* [ТЕКСТ]
# # # #

Сегодня во Франции для меня и таких, как я, это не важно, это не представляет никакого интереса. Но для молодого человека иммигрантского происхождения, безработного, обитателя неблагополучного пригорода все это вовсе не абстрактный вопрос, его коллективная идентичность навязывается ему извне. Стоит ему спуститься в метро - и вот уже полицейский спрашивает у него документы. И в ответ на это, как в истории, описанной Ханной Арендт, он может ощутить потребность защищать свое право на этническую принадлежность. Вот что может произойти, и тонкость рассуждений Ханны Арендт состоит в том, что она понимает: это зло, с которым приходится считаться. Безусловно, она далека от мысли, что «быть евреем» - это неотъемлемое свойство конкретного индивида, но с того момента, когда некое общество разделяется на евреев и неевреев, и окружающие «записывают» индивида в тот или иной лагерь, перед ним встает выбор: согласиться с этим или отказаться. Мы не можем отмахнуться от этого вопроса, заявив, что «евреев не существует», коль скоро они существуют в социальной реальности и в реальности общественных практик. Это значит, что человек может подвергнуться нападению, оказаться в тюрьме или, напротив, стать палачом и мучителем. И это приходится принимать во внимание. Сама Ханна Арендт, кстати, во время войны, находясь в изгнании, активно помогала еврейским благотворительным организациям, что дало основания некоторым ее противникам обвинять ее в чрезмерной проеврейской ангажированности. Однако сама она объясняла, что в той ситуации, в которой находились она и ее близкие, эта деятельность была для них условием выживания. Таким образом, это был осознанный личный выбор, хотя и предопределенный обстоятельствами.

# # # #

* [ИСХОДНЫЕ ДАННЫЕ]
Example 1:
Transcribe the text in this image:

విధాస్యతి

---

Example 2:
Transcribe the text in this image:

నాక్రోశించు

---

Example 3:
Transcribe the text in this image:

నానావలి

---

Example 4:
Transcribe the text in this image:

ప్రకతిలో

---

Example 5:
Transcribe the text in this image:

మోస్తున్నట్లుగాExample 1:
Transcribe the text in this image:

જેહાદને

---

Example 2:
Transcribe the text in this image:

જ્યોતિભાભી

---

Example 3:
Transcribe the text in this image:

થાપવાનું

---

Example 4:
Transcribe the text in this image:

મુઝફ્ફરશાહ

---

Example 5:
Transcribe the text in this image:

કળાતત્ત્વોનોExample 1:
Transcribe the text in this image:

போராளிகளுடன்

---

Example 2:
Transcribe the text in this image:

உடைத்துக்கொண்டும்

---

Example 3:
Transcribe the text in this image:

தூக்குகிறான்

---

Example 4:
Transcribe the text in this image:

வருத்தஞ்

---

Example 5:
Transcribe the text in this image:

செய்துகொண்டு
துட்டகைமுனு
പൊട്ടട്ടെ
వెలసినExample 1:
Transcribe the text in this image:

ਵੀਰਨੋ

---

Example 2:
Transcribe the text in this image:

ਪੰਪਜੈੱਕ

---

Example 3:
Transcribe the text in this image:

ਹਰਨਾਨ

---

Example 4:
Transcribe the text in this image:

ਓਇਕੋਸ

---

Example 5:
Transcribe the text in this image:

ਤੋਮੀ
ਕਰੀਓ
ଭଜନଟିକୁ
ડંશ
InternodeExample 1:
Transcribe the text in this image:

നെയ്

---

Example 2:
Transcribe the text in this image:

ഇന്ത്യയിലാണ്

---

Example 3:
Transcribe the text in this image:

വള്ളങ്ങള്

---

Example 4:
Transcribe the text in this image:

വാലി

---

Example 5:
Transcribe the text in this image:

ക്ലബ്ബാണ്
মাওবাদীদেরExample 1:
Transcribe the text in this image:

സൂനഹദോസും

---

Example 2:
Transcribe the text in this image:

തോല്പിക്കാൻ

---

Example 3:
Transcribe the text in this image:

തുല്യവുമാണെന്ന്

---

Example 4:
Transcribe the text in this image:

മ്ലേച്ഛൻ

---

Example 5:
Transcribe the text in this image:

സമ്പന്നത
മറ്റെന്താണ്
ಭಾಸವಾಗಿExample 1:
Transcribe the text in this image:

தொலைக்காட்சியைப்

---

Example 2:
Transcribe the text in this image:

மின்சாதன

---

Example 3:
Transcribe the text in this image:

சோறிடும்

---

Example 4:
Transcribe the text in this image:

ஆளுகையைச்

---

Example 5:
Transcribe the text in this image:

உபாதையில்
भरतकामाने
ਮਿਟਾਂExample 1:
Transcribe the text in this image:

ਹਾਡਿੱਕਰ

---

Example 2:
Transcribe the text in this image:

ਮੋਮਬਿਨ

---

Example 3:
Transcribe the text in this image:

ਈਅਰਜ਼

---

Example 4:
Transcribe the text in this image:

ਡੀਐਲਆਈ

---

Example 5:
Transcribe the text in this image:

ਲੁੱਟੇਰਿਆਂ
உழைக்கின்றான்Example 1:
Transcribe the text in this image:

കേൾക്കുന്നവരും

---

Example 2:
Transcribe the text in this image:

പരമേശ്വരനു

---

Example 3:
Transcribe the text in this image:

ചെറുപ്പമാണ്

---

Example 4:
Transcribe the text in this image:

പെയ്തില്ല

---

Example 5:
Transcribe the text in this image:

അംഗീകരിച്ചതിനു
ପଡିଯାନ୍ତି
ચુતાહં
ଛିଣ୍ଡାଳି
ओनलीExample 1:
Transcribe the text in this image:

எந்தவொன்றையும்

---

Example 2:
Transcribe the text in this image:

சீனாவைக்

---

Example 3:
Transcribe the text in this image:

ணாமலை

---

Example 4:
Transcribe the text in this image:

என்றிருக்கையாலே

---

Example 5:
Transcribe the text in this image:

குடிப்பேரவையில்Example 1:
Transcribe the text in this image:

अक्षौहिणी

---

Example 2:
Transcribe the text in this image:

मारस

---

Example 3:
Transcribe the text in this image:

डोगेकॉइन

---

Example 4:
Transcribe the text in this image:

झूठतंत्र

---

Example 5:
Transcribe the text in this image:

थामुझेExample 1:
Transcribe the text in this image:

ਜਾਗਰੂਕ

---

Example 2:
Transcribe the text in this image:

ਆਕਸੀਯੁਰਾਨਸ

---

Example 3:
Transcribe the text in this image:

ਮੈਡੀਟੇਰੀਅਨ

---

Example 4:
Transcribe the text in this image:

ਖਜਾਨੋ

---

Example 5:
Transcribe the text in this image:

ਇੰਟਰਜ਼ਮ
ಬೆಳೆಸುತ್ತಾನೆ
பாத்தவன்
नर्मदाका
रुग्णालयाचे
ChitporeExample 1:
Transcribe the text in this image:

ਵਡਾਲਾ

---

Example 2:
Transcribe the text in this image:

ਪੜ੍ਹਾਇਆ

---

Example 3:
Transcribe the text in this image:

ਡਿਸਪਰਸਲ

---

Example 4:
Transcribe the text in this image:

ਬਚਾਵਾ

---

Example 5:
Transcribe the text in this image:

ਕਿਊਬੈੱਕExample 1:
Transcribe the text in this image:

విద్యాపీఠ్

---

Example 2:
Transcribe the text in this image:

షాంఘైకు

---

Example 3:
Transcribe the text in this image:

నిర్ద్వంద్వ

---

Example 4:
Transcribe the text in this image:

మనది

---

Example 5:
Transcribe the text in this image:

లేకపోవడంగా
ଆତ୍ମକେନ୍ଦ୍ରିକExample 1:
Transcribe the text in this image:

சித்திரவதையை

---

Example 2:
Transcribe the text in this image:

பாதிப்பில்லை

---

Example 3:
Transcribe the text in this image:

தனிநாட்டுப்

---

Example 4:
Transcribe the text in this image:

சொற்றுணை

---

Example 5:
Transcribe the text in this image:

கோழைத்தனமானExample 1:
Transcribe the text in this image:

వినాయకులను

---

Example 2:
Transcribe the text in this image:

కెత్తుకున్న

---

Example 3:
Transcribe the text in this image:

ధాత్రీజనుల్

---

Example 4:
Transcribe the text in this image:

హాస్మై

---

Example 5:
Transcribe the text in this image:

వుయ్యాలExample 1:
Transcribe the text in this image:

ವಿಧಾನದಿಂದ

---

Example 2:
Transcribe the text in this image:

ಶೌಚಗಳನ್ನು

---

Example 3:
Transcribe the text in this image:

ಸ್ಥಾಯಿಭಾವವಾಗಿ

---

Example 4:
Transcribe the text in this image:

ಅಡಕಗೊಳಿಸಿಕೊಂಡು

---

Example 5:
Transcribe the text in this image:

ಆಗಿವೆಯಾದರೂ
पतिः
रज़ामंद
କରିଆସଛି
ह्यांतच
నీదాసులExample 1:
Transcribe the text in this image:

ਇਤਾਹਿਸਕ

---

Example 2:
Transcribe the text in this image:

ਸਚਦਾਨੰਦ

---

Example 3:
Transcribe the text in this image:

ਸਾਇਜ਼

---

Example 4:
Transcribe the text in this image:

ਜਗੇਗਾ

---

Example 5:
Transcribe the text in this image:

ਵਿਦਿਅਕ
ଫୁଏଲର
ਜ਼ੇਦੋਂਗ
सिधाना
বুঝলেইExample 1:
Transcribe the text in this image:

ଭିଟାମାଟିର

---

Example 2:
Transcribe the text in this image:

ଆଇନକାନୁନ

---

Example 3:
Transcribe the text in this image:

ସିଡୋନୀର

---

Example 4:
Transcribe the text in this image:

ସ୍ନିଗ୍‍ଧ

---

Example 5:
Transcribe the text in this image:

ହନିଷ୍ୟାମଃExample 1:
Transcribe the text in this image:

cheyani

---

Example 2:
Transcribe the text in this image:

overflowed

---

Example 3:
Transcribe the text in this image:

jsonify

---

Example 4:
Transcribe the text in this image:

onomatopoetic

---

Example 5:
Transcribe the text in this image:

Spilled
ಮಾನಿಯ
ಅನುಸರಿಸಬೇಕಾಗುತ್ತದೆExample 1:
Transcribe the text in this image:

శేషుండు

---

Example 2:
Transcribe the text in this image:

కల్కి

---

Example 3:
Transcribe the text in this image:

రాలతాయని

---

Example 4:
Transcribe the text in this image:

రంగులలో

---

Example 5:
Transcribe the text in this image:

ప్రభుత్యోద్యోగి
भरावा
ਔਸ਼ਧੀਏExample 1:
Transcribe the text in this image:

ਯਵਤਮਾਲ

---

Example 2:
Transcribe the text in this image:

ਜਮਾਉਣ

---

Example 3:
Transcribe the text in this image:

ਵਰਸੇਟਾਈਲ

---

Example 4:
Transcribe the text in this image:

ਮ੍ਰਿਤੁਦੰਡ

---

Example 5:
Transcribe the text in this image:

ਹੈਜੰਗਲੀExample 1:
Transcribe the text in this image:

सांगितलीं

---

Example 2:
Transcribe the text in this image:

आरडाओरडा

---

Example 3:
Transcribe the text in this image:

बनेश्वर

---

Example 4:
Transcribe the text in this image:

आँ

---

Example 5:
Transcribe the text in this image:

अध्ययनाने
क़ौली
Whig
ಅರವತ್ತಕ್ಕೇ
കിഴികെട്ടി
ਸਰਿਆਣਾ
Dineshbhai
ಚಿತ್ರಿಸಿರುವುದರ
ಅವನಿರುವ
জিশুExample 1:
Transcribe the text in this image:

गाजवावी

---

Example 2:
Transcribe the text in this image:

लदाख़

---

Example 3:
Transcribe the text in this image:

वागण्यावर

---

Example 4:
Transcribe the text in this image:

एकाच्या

# # # #

* [ВЫПОЛНИТЕ ЗАДАНИЯ]
1/ Ответьте кратко на вопросы по тексту о Ханне Арендт:
(а) Что происходит с молодым человеком, стоит ему спуститься в метро?
(б) Кому Ханна Арендт активно помогала во время войны, находясь в изгнании?
(в) Чем, по ее собственному объяснению, эта деятельность была для нее и ее близких?
2/ Продолжите текст о Ханне Арендт и навязанной извне идентичности, начав сразу после его последнего предложения.
Записи представляют собой отдельный материал.

* [ОТВЕТЫ]
1/
(а) Полицейский спрашивает у него документы.
(б) Еврейским благотворительным организациям.
(в) Условием выживания.

2/
E.Ф. : В «племенную» концепцию идентичности (Maalouf, 1998. 43) вполне вписывается «установление нового социального договора, уже не между индивидами, но между общинами» (Amselle, 2001. IV), что предполагает фиксацию, «натурализацию» воображаемых сообществ и их судеб. «Для упрощения ситуации мы объединяем под одним названием самых разных людей, приписываем им коллективные мнения, коллективные действия, коллективные преступления» (Maalouf, 1998. 29). Не слишком ли высока цена подобных упрощений? Кажется очевидным, что ответом на такую политику становится замыкание общин внутри себя.
Э.Л.Б. : Жан-Лу Амсель, которого Вы цитируете, - один из наиболее сомневающихся в существовании этнических групп. Я хорошо знаю его работы, в частности, по антропологии Западной Африки, где он убедительно доказывает, что местные ethnies суть изобретение французской колониальной администрации. Местное население группировалось по поселенческому типу; это французы «разделили» его на ethnies и придумали им наименования, а затем, на основе этой классификации, решили, что те, кого называют «фульбе», поддаются «цивилизации» лучше, чем другие. Это, впрочем, случается всякий раз, как только появляется ethnie. Точно так же идеологи III Рейха считали, что среди населения Польши есть группа, поддающаяся «германизации», - речь идет о силезцах. Здесь мы имеем дело со старой расистской теорией, утверждающей, что путем скрещивания населения, подвергшегося метисации, с носителями «исходных» генов можно восстановить расовую чистоту. Были и французские авторы (я анализирую их взгляды в своей книге «Кровь и почва»), которые в период между двумя мировыми войнами много писали о так называемых этносах. Они утверждали, например, что иммигранты из Северной Италии, из поколения в поколение вступая в браки с французами, станут в конце концов французами, благодаря доминированию близкородственных генов. В то же время, нет ни малейшего шанса ассимилировать генетически «далекие» популяции, потомки которых обречены оставаться метисами.
Мужчины-бороро танцуют танец "яааке".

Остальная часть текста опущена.